Why Too Big To Fail Must Die
Because it ensures that clowns like the ones at CIT waste time and money sucking up to politicians rather than running their businesses.
On June 17, Jeffrey Peek, chief executive officer of CIT Group Inc., spoke at a conference in the nation's capital where the keynote speakers were Federal Reserve chief Ben Bernanke and Federal Deposit Insurance Corp. Chairman Sheila Bair. His real mission there, Mr. Peek told others, was to raise his profile among Washington's movers and shakers.
This week his politicking foundered, as the U.S. spurned pleas for financial aid from CIT, one of the nation's largest lenders to small and midsize businesses.

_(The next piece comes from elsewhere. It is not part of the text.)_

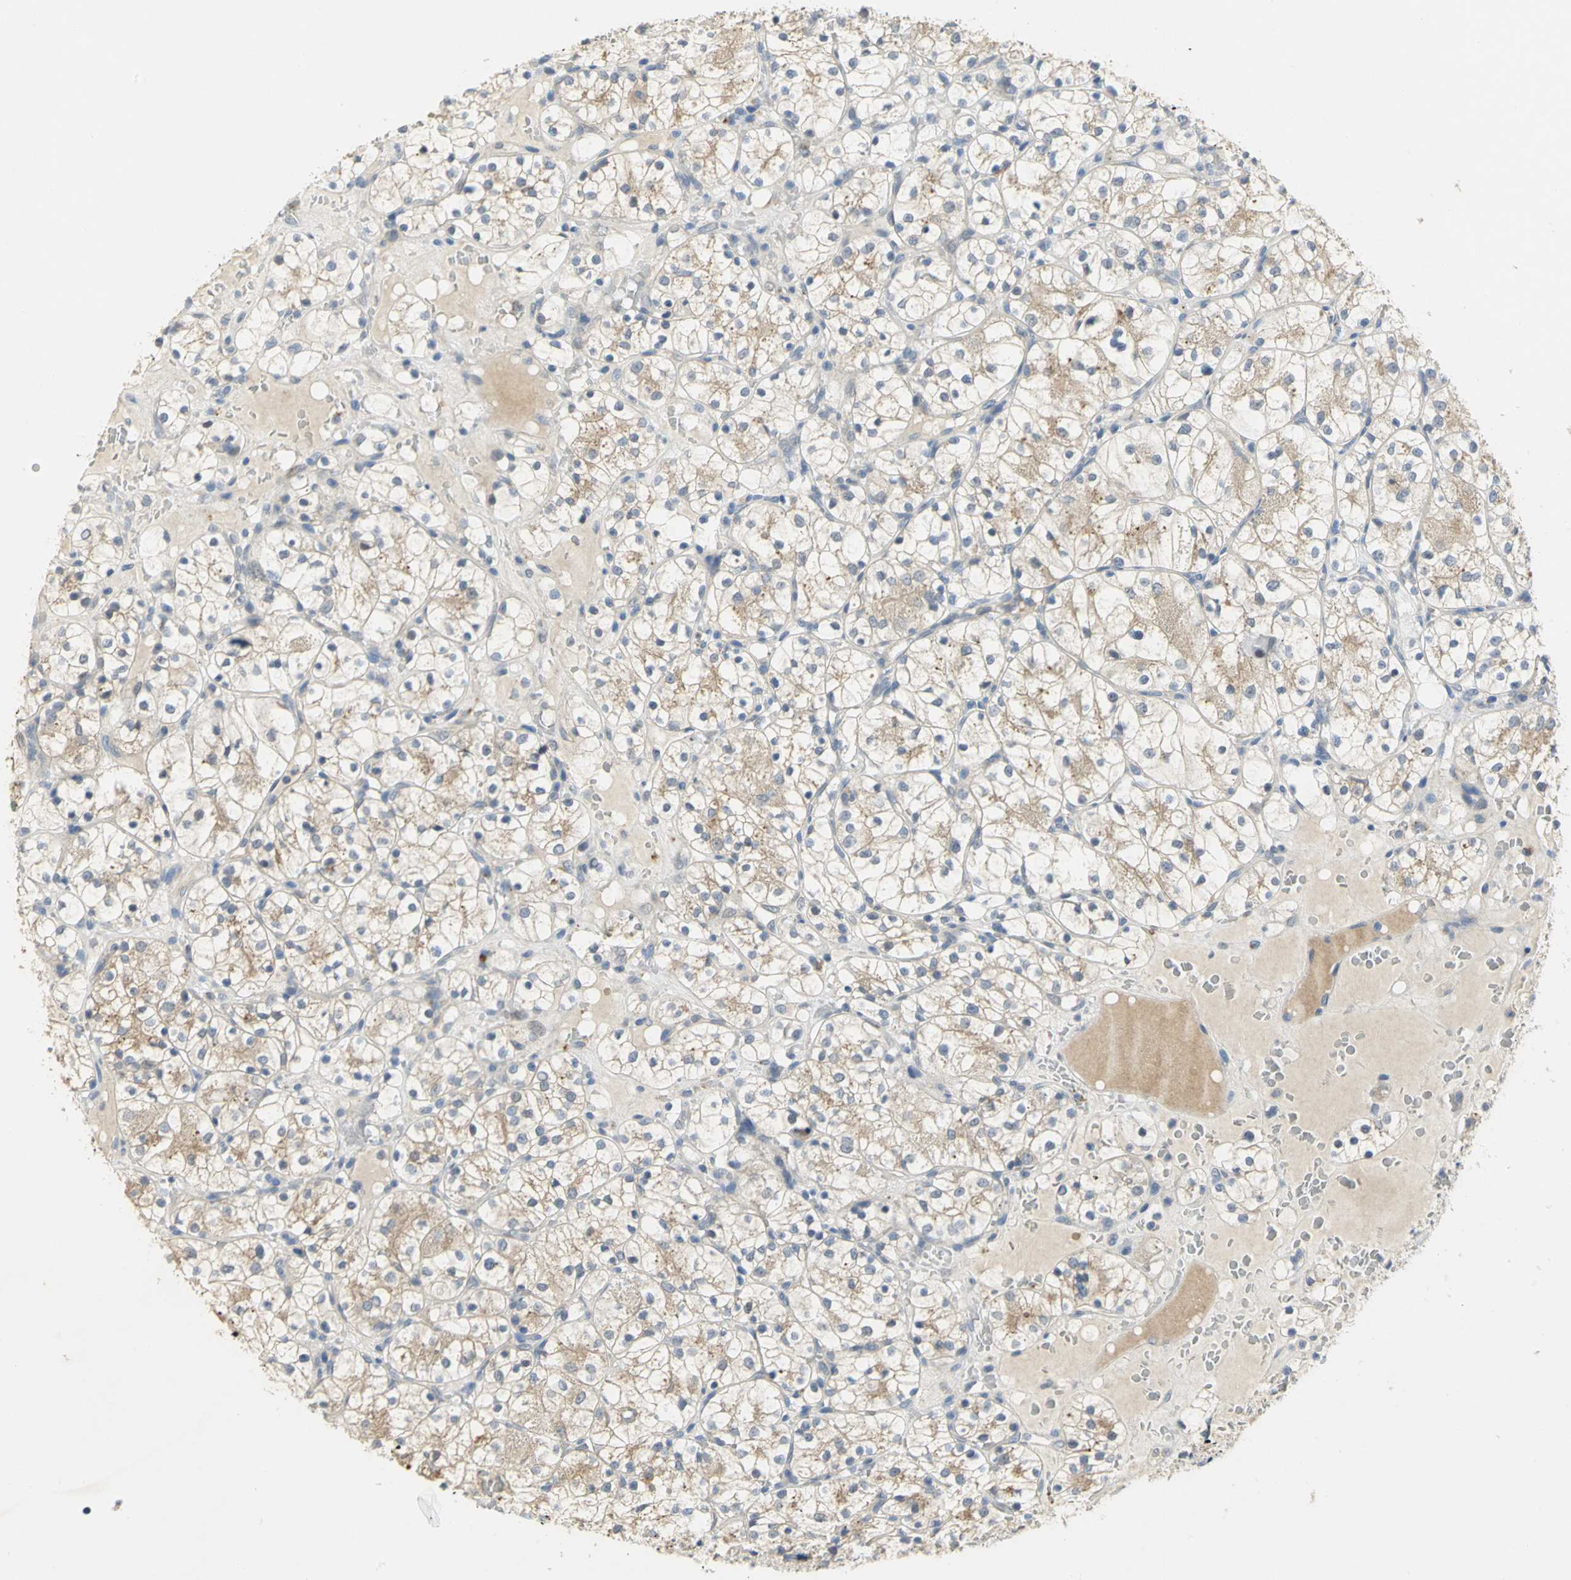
{"staining": {"intensity": "weak", "quantity": "25%-75%", "location": "cytoplasmic/membranous"}, "tissue": "renal cancer", "cell_type": "Tumor cells", "image_type": "cancer", "snomed": [{"axis": "morphology", "description": "Adenocarcinoma, NOS"}, {"axis": "topography", "description": "Kidney"}], "caption": "A histopathology image showing weak cytoplasmic/membranous staining in about 25%-75% of tumor cells in renal adenocarcinoma, as visualized by brown immunohistochemical staining.", "gene": "IL17RB", "patient": {"sex": "female", "age": 60}}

Late Friday, CIT was negotiating with creditors over a potential private-sector rescue. Without it, the company could file for bankruptcy protection as early as Monday morning, say people familiar with the matter. It would be the fifth-largest bankruptcy in U.S. history.
Eventually, there had to come a time in the economic crisis when the financial system would stabilize enough, and regulators would grow weary enough, that Washington would begin saying "no" to major assistance for big financial firms. That time seems to have arrived. And Mr. Peek and CIT missed the shift of the winds.
CIT had been trying for months to improve its connections in Washington. It spent close to $90,000 last year on lobbying, and $60,000 in the first quarter of 2009. It brought onto its board of directors former Congressman Christopher Shays, a Connecticut Republican.